Six community crates will help bring the library to young learners

The Billings Public Library loves to have students in for a visit. But it also wants students — and their teachers — to be able to bring the library into the classroom.

A $20,000 grant from Phillips 66 to the Billings Public Library Foundation will enable just that, beginning this summer.

A library committee used the grant to purchase enough technology to fill six community crates that will each hold up to 60 educational activities for students of all ages.

Teen librarian Cody Allen said Thursday that each crate is packed with gadgets around a theme like astronomy, computer coding, robotics, engineering, science, and audio-visual, including movie-making.

The astronomy tote, for example, contains a telescope, along with an electronic tablet so that several students at once can see the celestial body that the telescope is pointed at.

Beginning this summer, teachers and others, including the employees of agencies that serve children, will be trained on using the crates. After that, the totes will be available for checkout. Parents of home-schooled students can also receive the training and check out the totes.

“We had great partnerships to get the TECH (Teen Education and Creation Hub) Lab established,” said Kathy Robbins, the library’s systems administrator. “What we’ve wanted to do is to have it be a centerpiece for more outreach. We wanted to broaden the age group the new equipment could be used by.”

As part of the grant, a current teacher and a former teacher are being paid a stipend to develop what Robbins called “a notebook full of activities” included in each tote. Students in grades K-12 will have about a dozen age-appropriate activities with each of the six disciplines.

A two-part test was applied while designing and stocking each tote, Robbins said: “What can people learn from, and what will make it a fun, neat activity? We aren’t teachers here, so we needed that perspective on how to create an activity that’s meaningful in the classroom.”

Robbins said she understands the risk that some of the equipment will wear out or break. It’ll be replaced as funding allows, she said.

On Thursday, some preschoolers got a sneak peek at what a community crate might look like for the library’s youngest learners.

Following her morning Storytime, Children’s Librarian Cindy Patterson led about two dozen youngsters into a room stocked with sensory bins, plastic tubs full of sand, scoops, funnels and tiny hidden dinosaurs.

Library staff turned children loose to enjoy the bins without offering any instruction.

“By giving children the opportunity to investigate materials with no preconceived knowledge, you’re helping them develop and refine cognitive, social and emotional, physical, creative and linguistic skills,” Patterson said.

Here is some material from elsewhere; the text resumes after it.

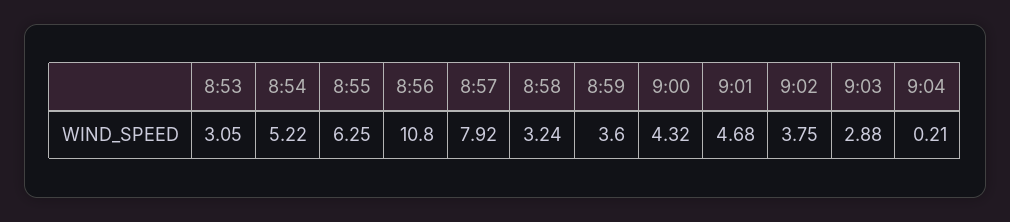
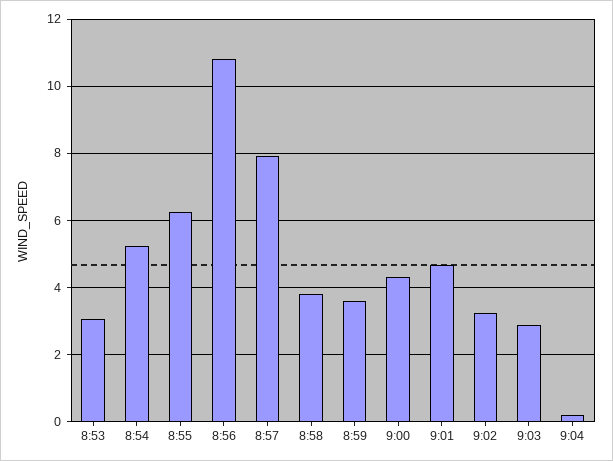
8:58: 3.24 -> 3.8
9:02: 3.75 -> 3.2

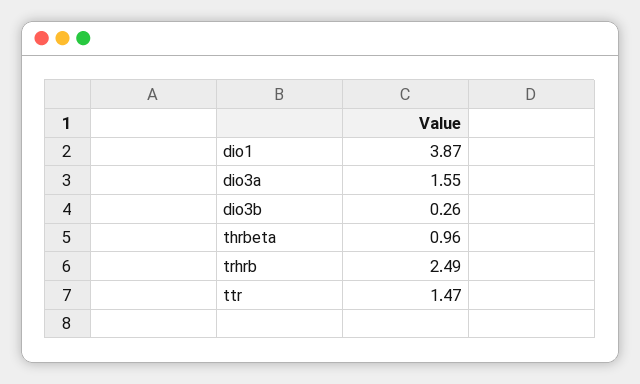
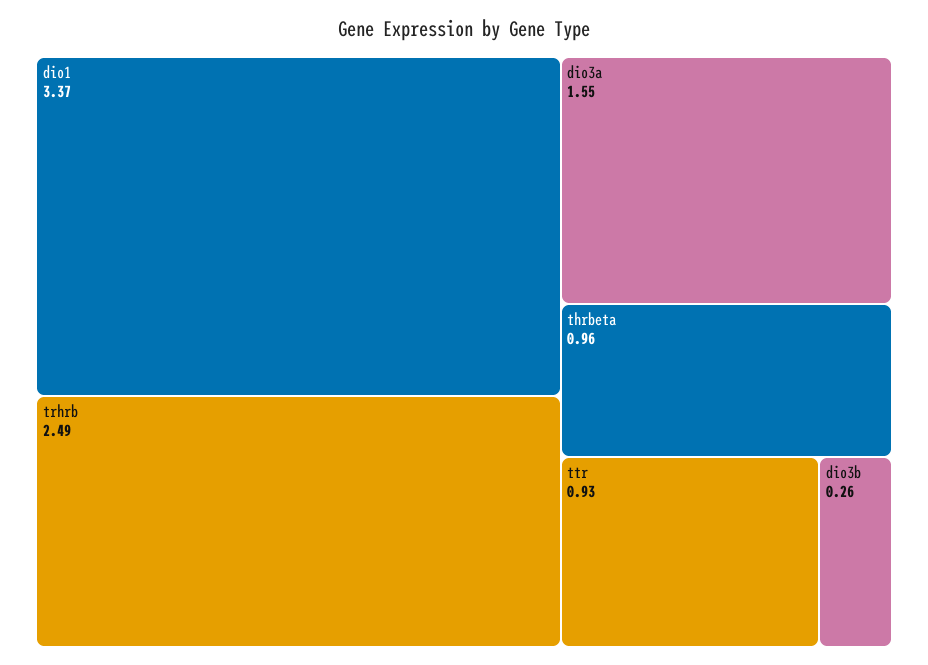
dio1: 3.87 -> 3.37
ttr: 1.47 -> 0.93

Sensory bins also encourage collaboration, as demonstrated by Elke Hinsberger, an au pair from South Africa who was in the library with her 2-year-old charge, Autumn Petersen. Asked if Autumn was eagerly digging in the sand with two of her friends, Hinsberger grinned and said, “They’re her friends now.”

“I think this is great,” Hinsberger added. “It’s something different for her to do.”

Patterson said that other sensory bins will be filled with beans, rice — even water, once the weather turns warmer.

“We normally do a craft after Storytime, but we will be doing this once a month,” she said. “Kids spend so much time indoors on their screens and not having the same experiences we had when we were kids. This is an opportunity for them to have constructive play.”

Allen, the teen librarian, spends a fair amount of his time speaking to children about what’s available for them at the library.

“Now he’ll be able to grab a crate and go,” Robbins said. “It’s going to make things a lot easier for him.”

The crates will also get him out into the community even more than he already is, Allen acknowledged.

“There has been a lot of interest in the TECH Lab,” he said. “This is an attempt to get technology outside the walls of the TECH Lab.”